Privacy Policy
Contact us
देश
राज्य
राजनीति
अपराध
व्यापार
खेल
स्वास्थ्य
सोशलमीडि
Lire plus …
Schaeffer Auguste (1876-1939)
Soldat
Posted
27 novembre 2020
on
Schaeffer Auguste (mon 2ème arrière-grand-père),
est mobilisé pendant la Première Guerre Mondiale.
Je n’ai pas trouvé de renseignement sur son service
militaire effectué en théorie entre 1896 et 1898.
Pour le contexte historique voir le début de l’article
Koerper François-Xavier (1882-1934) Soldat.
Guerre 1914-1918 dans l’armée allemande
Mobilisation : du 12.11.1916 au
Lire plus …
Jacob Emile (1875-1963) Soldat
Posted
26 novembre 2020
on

-*-

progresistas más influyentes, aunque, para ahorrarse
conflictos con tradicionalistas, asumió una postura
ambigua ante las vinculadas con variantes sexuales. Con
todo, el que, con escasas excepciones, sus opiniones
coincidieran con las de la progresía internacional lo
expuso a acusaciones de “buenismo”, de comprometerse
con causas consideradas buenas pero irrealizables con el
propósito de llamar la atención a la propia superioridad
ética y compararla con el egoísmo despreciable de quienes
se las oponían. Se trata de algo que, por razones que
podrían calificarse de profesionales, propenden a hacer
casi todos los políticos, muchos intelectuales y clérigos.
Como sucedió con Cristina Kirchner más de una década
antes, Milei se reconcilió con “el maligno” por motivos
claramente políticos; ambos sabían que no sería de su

-*-

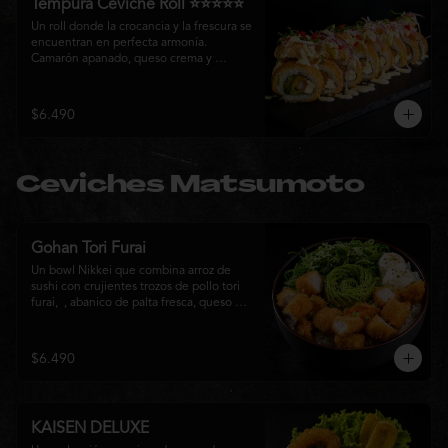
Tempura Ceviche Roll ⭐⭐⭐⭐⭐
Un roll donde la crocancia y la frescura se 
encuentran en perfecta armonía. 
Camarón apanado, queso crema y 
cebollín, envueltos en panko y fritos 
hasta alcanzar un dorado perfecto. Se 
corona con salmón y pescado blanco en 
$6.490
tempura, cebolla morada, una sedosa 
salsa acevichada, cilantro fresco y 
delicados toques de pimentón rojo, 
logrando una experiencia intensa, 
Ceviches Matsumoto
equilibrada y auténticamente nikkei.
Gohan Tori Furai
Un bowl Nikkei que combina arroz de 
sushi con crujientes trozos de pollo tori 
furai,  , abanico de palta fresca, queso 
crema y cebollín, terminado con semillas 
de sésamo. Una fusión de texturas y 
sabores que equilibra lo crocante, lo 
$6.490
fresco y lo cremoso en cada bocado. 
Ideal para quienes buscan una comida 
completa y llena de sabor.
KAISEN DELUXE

-*-

» **WHAT YOU ARE ASKED TO DO**:
Beginning with the line that has "todo, el que, con" and ending with the line that has "casi todos los", set down the lines above exactly and include no others.

» **THE COMPLETED TASK**:
todo, el que, con escasas excepciones, sus opiniones
coincidieran con las de la progresía internacional lo
expuso a acusaciones de “buenismo”, de comprometerse
con causas consideradas buenas pero irrealizables con el
propósito de llamar la atención a la propia superioridad
ética y compararla con el egoísmo despreciable de quienes
se las oponían. Se trata de algo que, por razones que
podrían calificarse de profesionales, propenden a hacer
casi todos los políticos, muchos intelectuales y clérigos.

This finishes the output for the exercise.